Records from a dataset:
——————————

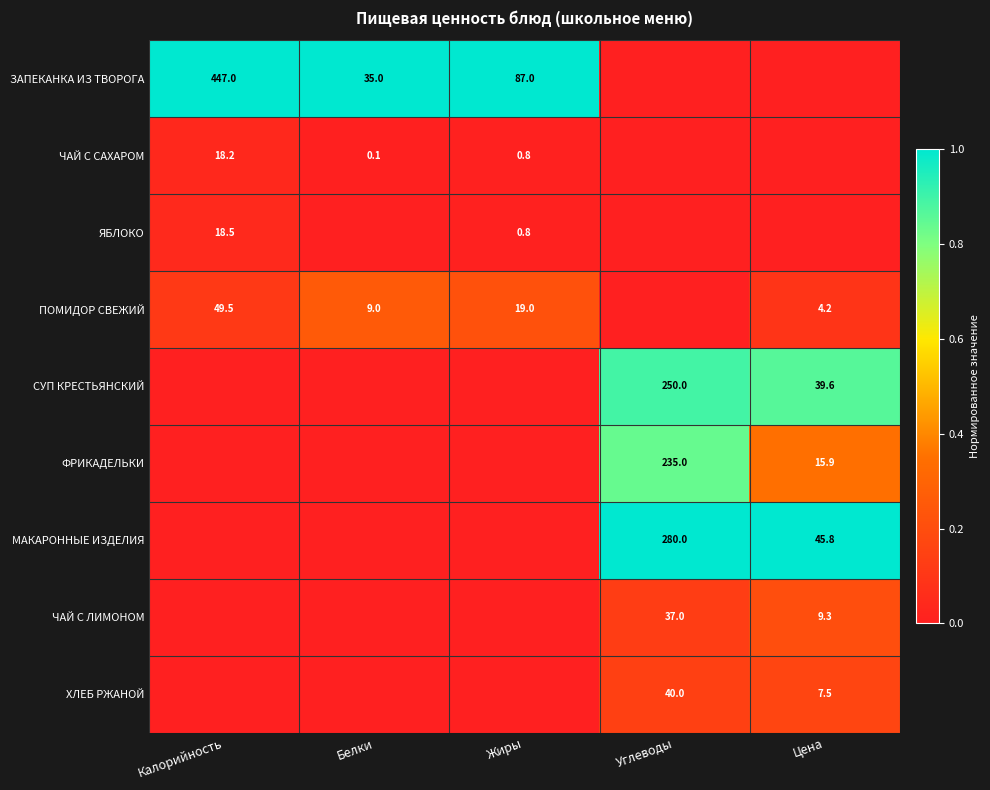

Is the value of ЗАПЕКАНКА ИЗ ТВОРОГА at Калорийность greater than the value of МАКАРОННЫЕ ИЗДЕЛИЯ at Цена?

Yes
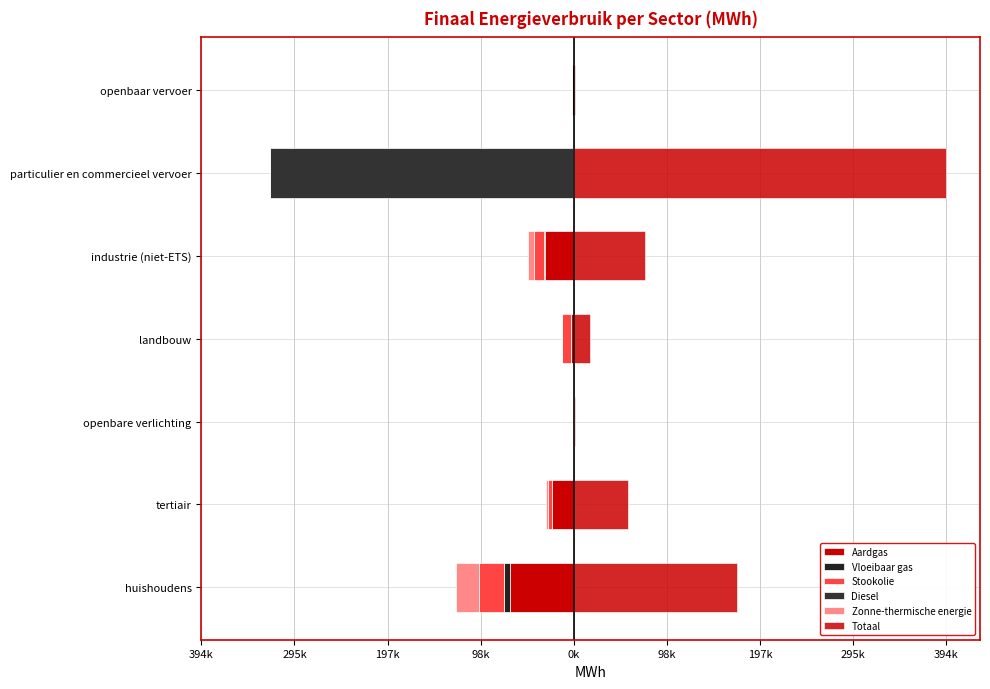

Reading left to right, extract all data points from this chart.

Aardgas: -67392.7	-22620.4	0.0	-3020.5	-29966.3	-133.6	0.0
Vloeibaar gas: -6783.9	-295.3	0.0	-35.8	-1555.5	-998.4	0.0
Stookolie: -26452.9	-4139.8	0.0	-9816.3	-10339.4	0.0	0.0
Diesel: 0.0	0.0	0.0	0.0	0.0	-320821.9	-1585.6
Zonne-thermische energie: -24407.0	-2030.6	0.0	0.0	-6895.0	0.0	0.0
Totaal: 173071.3	57621.8	1655.9	17334.7	75532.9	394253.3	1676.0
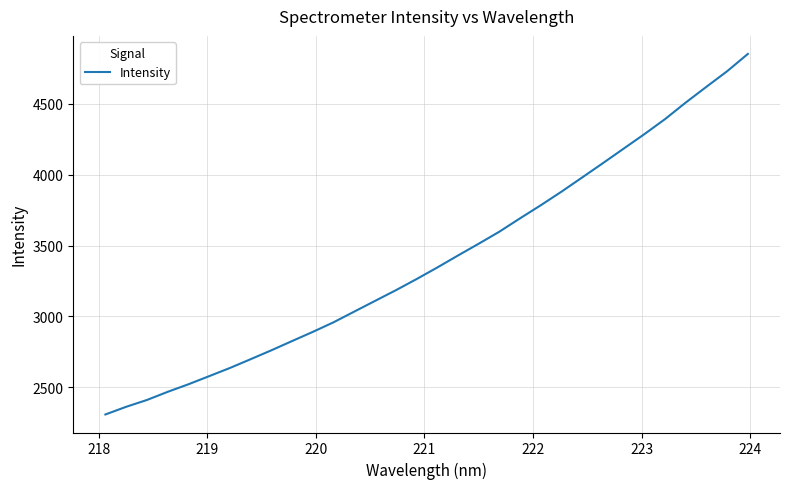

What is the smallest value displayed?

2307.9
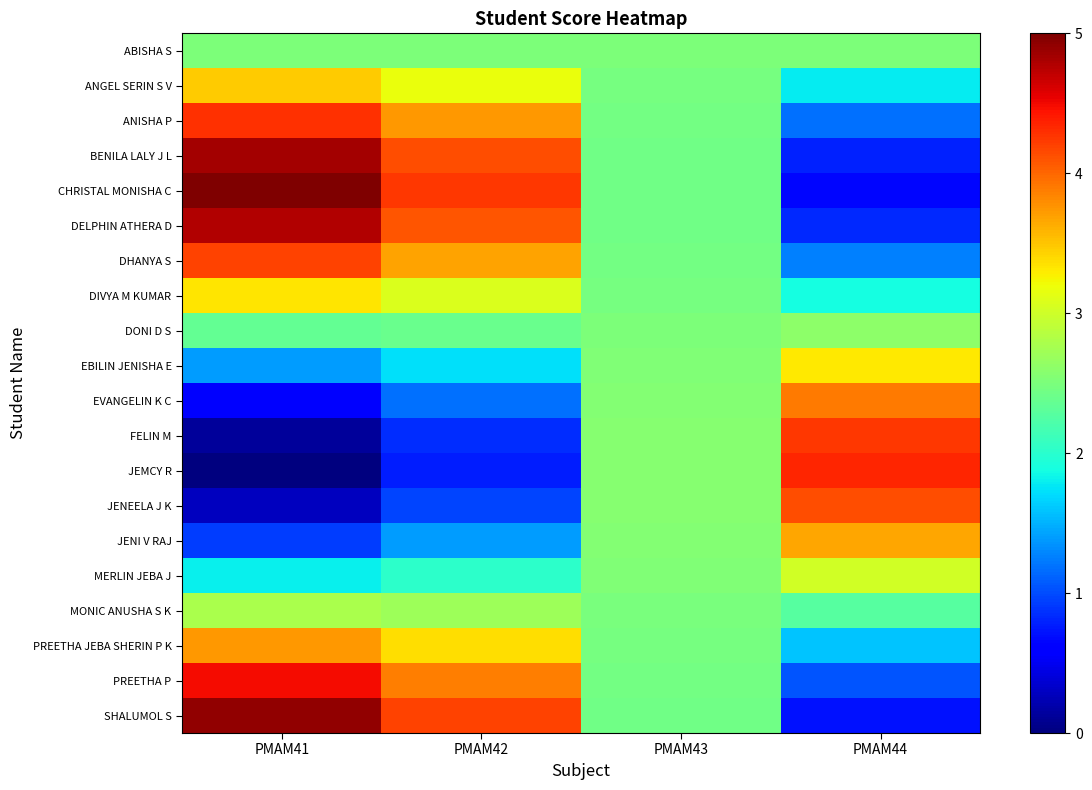

Reading left to right, transcribe all the data shown in this chart.

ABISHA S: PMAM41=2.5	PMAM42=2.5	PMAM43=2.5	PMAM44=2.5
ANGEL SERIN S V: PMAM41=3.5	PMAM42=3.2	PMAM43=2.5	PMAM44=1.8
ANISHA P: PMAM41=4.3	PMAM42=3.7	PMAM43=2.4	PMAM44=1.2
BENILA LALY J L: PMAM41=4.8	PMAM42=4.1	PMAM43=2.4	PMAM44=0.8
CHRISTAL MONISHA C: PMAM41=5.0	PMAM42=4.2	PMAM43=2.4	PMAM44=0.7
DELPHIN ATHERA D: PMAM41=4.8	PMAM42=4.1	PMAM43=2.4	PMAM44=0.8
DHANYA S: PMAM41=4.2	PMAM42=3.7	PMAM43=2.5	PMAM44=1.3
DIVYA M KUMAR: PMAM41=3.3	PMAM42=3.1	PMAM43=2.5	PMAM44=1.9
DONI D S: PMAM41=2.4	PMAM42=2.4	PMAM43=2.5	PMAM44=2.6
EBILIN JENISHA E: PMAM41=1.4	PMAM42=1.7	PMAM43=2.5	PMAM44=3.3
EVANGELIN K C: PMAM41=0.6	PMAM42=1.2	PMAM43=2.6	PMAM44=3.9
FELIN M: PMAM41=0.1	PMAM42=0.8	PMAM43=2.6	PMAM44=4.3
JEMCY R: PMAM41=0.0	PMAM42=0.8	PMAM43=2.6	PMAM44=4.3
JENEELA J K: PMAM41=0.3	PMAM42=1.0	PMAM43=2.6	PMAM44=4.1
JENI V RAJ: PMAM41=0.9	PMAM42=1.4	PMAM43=2.5	PMAM44=3.7
MERLIN JEBA J: PMAM41=1.8	PMAM42=2.0	PMAM43=2.5	PMAM44=3.0
MONIC ANUSHA S K: PMAM41=2.8	PMAM42=2.7	PMAM43=2.5	PMAM44=2.3
PREETHA JEBA SHERIN P K: PMAM41=3.7	PMAM42=3.4	PMAM43=2.5	PMAM44=1.6
PREETHA P: PMAM41=4.5	PMAM42=3.9	PMAM43=2.4	PMAM44=1.0
SHALUMOL S: PMAM41=4.9	PMAM42=4.2	PMAM43=2.4	PMAM44=0.7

——————————

#### [WHAT NEEDS TO BE DONE]
Copy everything from the line containing "Reading left to right, extract" down to the end of the material, replacing "chart" with "graph" and keeping all else unchanged. Leave the pictures out.

#### [THE ANSWER]
Reading left to right, extract all data points from this graph.

Aardgas: -67392.7	-22620.4	0.0	-3020.5	-29966.3	-133.6	0.0
Vloeibaar gas: -6783.9	-295.3	0.0	-35.8	-1555.5	-998.4	0.0
Stookolie: -26452.9	-4139.8	0.0	-9816.3	-10339.4	0.0	0.0
Diesel: 0.0	0.0	0.0	0.0	0.0	-320821.9	-1585.6
Zonne-thermische energie: -24407.0	-2030.6	0.0	0.0	-6895.0	0.0	0.0
Totaal: 173071.3	57621.8	1655.9	17334.7	75532.9	394253.3	1676.0

What is the smallest value displayed?

2307.9

Reading left to right, transcribe all the data shown in this graph.

ABISHA S: PMAM41=2.5	PMAM42=2.5	PMAM43=2.5	PMAM44=2.5
ANGEL SERIN S V: PMAM41=3.5	PMAM42=3.2	PMAM43=2.5	PMAM44=1.8
ANISHA P: PMAM41=4.3	PMAM42=3.7	PMAM43=2.4	PMAM44=1.2
BENILA LALY J L: PMAM41=4.8	PMAM42=4.1	PMAM43=2.4	PMAM44=0.8
CHRISTAL MONISHA C: PMAM41=5.0	PMAM42=4.2	PMAM43=2.4	PMAM44=0.7
DELPHIN ATHERA D: PMAM41=4.8	PMAM42=4.1	PMAM43=2.4	PMAM44=0.8
DHANYA S: PMAM41=4.2	PMAM42=3.7	PMAM43=2.5	PMAM44=1.3
DIVYA M KUMAR: PMAM41=3.3	PMAM42=3.1	PMAM43=2.5	PMAM44=1.9
DONI D S: PMAM41=2.4	PMAM42=2.4	PMAM43=2.5	PMAM44=2.6
EBILIN JENISHA E: PMAM41=1.4	PMAM42=1.7	PMAM43=2.5	PMAM44=3.3
EVANGELIN K C: PMAM41=0.6	PMAM42=1.2	PMAM43=2.6	PMAM44=3.9
FELIN M: PMAM41=0.1	PMAM42=0.8	PMAM43=2.6	PMAM44=4.3
JEMCY R: PMAM41=0.0	PMAM42=0.8	PMAM43=2.6	PMAM44=4.3
JENEELA J K: PMAM41=0.3	PMAM42=1.0	PMAM43=2.6	PMAM44=4.1
JENI V RAJ: PMAM41=0.9	PMAM42=1.4	PMAM43=2.5	PMAM44=3.7
MERLIN JEBA J: PMAM41=1.8	PMAM42=2.0	PMAM43=2.5	PMAM44=3.0
MONIC ANUSHA S K: PMAM41=2.8	PMAM42=2.7	PMAM43=2.5	PMAM44=2.3
PREETHA JEBA SHERIN P K: PMAM41=3.7	PMAM42=3.4	PMAM43=2.5	PMAM44=1.6
PREETHA P: PMAM41=4.5	PMAM42=3.9	PMAM43=2.4	PMAM44=1.0
SHALUMOL S: PMAM41=4.9	PMAM42=4.2	PMAM43=2.4	PMAM44=0.7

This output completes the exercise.